I reati depenalizzati con il d.lgs. n. 8 del 15 gennaio 2016.

Disposizioni in materia di depenalizzazione. G.U. n. 17 del 22 gennaio 2016.

Pubblicato in Gazzetta Ufficiale il decreto legislativo sulla depenalizzazione di alcuni reati penali.

L'obiettivo del legislatore è quello di intensificare una deflazione delle cause nei tribunali penali e nelle procure assicurando una maggiore efficacia della sanzione e del risarcimento in favore delle parti offese.

Sono stati così depenalizzati alcuni reati sia all'interno che all'esterno del codice penale.

  • Quali sono i reati depenalizzati all'interno del codice penale?

All'interno del codice penale sono stati depenalizzati i seguenti reati:

- art. 527 c.p. Atti osceni

- art. 528 c.p. Pubblicazioni e spettacoli osceni

- art. 652 c.p. Rifiuto di prestare la propria opera in occasione di un tumulto

- art. 661 c.p. Abuso della credulità popolare

- art. 668 c.p. Rappresentazioni teatrali o cinematografiche abusive

- art. 726 c.p. Atti contrari alla pubblica decenza.

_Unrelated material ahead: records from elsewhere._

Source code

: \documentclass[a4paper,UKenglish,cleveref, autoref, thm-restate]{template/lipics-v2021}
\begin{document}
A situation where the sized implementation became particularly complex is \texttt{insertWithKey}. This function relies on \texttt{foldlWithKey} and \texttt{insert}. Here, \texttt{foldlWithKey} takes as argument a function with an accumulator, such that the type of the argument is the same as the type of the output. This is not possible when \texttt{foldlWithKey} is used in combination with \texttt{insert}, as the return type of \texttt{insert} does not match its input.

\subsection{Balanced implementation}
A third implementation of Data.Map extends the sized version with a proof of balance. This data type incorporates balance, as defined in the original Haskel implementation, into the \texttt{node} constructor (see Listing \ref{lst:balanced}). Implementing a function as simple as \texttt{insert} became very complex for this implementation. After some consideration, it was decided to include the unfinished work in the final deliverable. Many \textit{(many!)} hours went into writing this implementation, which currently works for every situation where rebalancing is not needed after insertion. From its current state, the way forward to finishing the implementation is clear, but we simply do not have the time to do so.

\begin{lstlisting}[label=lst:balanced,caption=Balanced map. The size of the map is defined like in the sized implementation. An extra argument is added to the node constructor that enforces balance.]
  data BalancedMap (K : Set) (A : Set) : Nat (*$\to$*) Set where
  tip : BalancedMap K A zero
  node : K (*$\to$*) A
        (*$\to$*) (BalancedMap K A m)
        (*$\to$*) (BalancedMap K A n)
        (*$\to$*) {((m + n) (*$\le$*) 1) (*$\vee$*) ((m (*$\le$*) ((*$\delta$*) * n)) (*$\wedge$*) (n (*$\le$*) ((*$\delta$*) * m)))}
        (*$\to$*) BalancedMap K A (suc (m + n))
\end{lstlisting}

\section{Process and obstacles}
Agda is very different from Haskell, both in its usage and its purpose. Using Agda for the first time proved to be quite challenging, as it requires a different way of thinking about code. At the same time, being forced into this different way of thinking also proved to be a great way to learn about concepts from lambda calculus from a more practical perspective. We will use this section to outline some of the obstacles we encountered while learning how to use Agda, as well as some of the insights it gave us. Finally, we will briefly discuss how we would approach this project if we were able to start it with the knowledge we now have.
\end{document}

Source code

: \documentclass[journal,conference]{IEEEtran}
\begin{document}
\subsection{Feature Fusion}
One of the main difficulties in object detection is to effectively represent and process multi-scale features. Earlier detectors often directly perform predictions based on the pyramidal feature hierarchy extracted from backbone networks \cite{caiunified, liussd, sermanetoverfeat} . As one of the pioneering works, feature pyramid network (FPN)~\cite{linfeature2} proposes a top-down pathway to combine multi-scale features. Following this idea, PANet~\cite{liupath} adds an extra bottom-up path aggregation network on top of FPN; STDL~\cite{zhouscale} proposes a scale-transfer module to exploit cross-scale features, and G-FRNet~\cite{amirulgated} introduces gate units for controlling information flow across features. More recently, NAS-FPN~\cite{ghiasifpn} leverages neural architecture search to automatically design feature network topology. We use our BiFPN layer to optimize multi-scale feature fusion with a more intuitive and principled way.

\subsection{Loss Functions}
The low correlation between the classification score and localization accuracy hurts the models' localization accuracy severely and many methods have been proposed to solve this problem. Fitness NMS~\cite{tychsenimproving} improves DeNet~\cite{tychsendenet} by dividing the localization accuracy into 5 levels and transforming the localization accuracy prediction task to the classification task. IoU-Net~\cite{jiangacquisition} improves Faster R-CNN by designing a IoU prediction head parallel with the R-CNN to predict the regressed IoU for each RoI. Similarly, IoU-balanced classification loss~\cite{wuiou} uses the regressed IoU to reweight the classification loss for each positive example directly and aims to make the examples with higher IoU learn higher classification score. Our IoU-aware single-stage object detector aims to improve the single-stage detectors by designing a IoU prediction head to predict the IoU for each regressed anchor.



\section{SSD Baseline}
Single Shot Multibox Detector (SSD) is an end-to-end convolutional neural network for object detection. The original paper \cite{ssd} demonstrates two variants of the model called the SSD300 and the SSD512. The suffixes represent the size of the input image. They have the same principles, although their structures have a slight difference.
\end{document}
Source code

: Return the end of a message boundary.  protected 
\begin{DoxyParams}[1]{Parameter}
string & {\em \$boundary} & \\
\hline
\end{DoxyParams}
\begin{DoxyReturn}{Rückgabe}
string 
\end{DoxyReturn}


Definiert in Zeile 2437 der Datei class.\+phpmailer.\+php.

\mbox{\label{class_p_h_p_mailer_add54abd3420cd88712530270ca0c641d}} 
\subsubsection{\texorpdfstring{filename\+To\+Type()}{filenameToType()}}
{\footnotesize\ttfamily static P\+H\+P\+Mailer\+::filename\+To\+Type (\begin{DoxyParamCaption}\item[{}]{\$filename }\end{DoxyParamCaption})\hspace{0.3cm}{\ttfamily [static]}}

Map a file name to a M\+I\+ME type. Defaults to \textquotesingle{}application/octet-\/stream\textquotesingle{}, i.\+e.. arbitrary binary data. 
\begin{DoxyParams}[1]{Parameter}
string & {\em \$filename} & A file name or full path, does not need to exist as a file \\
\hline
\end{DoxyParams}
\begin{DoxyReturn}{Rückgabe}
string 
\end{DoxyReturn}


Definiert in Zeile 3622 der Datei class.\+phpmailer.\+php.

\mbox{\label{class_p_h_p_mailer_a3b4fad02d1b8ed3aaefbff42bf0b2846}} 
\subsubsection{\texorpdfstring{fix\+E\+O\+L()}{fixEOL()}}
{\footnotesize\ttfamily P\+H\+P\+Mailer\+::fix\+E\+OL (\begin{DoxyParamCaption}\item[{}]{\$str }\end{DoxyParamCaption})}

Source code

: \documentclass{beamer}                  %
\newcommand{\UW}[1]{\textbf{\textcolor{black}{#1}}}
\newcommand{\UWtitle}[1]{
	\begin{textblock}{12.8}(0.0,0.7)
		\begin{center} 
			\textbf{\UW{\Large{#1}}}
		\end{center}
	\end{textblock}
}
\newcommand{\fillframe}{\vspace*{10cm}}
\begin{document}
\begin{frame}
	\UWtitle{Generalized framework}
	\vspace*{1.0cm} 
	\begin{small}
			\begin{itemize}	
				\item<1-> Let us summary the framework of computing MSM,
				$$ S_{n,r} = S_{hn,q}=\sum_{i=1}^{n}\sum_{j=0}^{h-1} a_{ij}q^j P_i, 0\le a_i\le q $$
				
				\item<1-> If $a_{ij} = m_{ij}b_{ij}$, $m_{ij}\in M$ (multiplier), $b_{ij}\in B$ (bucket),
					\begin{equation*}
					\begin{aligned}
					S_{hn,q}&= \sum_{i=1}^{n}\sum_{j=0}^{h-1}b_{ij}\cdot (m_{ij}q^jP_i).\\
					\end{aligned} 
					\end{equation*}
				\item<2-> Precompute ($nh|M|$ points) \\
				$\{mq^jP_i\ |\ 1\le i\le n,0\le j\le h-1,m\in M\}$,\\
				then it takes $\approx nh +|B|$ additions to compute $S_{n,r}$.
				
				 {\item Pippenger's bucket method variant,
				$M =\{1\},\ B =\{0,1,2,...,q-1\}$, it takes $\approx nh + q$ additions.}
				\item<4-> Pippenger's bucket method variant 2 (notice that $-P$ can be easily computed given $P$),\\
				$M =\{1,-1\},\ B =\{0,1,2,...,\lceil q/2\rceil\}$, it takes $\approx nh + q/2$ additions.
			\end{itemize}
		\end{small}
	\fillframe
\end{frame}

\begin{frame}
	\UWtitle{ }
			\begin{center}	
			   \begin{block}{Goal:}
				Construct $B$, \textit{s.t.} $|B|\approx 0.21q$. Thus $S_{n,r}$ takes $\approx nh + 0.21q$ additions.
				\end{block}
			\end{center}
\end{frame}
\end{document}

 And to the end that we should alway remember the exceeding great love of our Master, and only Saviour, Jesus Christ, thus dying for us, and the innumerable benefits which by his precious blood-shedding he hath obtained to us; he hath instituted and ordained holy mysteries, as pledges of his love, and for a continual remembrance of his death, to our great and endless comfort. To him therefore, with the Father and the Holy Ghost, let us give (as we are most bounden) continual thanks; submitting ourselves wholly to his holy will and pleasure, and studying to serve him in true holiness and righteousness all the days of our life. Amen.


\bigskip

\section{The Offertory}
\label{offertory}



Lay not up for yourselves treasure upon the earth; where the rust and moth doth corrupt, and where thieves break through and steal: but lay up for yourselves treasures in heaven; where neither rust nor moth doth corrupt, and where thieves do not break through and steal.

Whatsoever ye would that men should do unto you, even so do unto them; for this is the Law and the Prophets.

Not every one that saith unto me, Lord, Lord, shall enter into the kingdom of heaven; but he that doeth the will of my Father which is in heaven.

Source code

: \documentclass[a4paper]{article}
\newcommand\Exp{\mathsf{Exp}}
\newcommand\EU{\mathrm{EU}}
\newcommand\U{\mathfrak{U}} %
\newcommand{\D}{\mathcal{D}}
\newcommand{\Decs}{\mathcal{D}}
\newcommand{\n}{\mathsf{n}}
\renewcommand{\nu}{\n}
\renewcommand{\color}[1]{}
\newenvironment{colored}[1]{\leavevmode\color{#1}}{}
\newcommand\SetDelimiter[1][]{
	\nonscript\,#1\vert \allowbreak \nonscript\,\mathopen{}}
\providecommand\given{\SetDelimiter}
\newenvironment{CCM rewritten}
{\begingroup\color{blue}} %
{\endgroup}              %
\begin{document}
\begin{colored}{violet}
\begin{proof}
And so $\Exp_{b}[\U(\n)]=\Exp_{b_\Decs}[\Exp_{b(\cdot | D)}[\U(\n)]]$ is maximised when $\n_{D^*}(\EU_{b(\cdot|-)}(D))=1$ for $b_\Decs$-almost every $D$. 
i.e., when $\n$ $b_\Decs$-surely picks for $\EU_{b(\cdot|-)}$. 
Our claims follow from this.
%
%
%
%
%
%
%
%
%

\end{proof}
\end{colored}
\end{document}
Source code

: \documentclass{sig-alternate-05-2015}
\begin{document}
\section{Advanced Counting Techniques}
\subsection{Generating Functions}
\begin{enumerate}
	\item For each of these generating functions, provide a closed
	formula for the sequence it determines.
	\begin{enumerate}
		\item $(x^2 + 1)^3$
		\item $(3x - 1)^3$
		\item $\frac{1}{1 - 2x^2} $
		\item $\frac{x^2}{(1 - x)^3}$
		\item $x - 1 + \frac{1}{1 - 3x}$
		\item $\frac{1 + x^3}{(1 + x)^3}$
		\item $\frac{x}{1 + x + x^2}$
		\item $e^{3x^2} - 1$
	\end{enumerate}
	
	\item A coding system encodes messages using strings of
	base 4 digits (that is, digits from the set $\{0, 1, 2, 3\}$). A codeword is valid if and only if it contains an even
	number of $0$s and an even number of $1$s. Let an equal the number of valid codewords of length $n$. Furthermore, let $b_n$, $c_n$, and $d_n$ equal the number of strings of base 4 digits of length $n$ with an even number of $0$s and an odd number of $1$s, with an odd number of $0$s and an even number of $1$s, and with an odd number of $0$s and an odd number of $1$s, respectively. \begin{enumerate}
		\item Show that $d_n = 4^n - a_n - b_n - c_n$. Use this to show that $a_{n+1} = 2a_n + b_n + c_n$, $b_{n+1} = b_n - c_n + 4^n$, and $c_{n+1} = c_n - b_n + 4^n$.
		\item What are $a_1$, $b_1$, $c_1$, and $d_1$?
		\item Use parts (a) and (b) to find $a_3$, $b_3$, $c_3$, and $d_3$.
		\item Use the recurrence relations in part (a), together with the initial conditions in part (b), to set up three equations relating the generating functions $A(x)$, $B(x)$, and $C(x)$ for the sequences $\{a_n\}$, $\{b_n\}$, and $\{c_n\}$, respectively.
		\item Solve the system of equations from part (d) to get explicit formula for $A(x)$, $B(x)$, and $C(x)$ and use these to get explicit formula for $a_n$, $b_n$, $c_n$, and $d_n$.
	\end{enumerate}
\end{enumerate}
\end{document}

Turpiloquio.

 

  • Quali sono i reati depenalizzati all'esterno del codice penale?

Legge 8 gennaio 1931 n. 234: norme per l'impianto e l'uso di apparecchi radioelettrici privati e per il rilascio delel licenze di costruzione, vendita e monitoraggio di materiali radioelettrici.

Legge 22 aprile 1941 n. 633 : protezione del diritto d'auotre e di altri diritti connessi al suo esercizio.

Decreto legislativo luogotenenziale 10 agosto 1945 n. 506: disposizioni circa la denunzia dei beni che sono stati oggetto di confische, sequestri o altri atti di disposizione adottati sotto l'impero del sedicente governo repubblicano.

Legge 28 novembre 1965 n. 1329: provvedimenti per l'acquisto di nuove macchine utensili.

Legge 18 dicembre 1970 n. 1034 in tema di provvedimenti straordinari per la ripresa economica.

Legge 11 novembre 1983 n. 638 in tema di misure urgenti in materia previdenziale e sanitaria per il contenimento della spesa pubblica.

Decreto del Presidente della Repubblica 9 ottobre 1990 n. 309 in materia di disciplina degli stupefacenti e sostanze psicotrope, prevenzione, cura e riabilitazione dei realtivi stati di tossicodipendenza.

  • Cosa deve intendersi per recidiva in caso di reati depenalizzati?

?Quando i reati trasformati in illeciti amministrativi prevedono ipotesi aggravate fondate sulla recidiva ed escluse dalla depenalizzazione, per recidiva è da intendersi la reiterazione dell'illecito depenalizzato.

  • Le sanzioni amministrative di cui al decreto depenalizzazioni si applicano anche alle violazioni anteriormente commesse?

?Sì si applicano anche alle violazioni commesse anteriormente alla data di entrata in vigore del decreto stesso, sempre che il procedimento penale non sia stato definito con sentenza o con decreto divenuti irrevocaibili.

Occorre precisare che:

- se i procedimenti penali per i reati depenalizzati sono stati definiti, prima della sua entrata in vigore con sentenza di condanna o decreto irrevocabili, il giudice dell'esecuzione revoca la sentenza o il decreto, dichiarando che il fatto non è previsto dalla legge come reato e adotta i provvedimenti conseguenti;

- ai fatti commessi prima della data di entrata in vigore del decreto sulle depenalizzazioni non può essere applicata una sanzione amministrativa pecuniaria per un importo superiore al massima della pena originariamente inflitta per il reato, tenuto conto il criterio di cui all'art. 135 del codice penale. A tali fatti non si applicano le sanzioni amministrative accessorie introdotte dal decreto salvo che le stesse sostituiscano corrispondenti pene accessorie.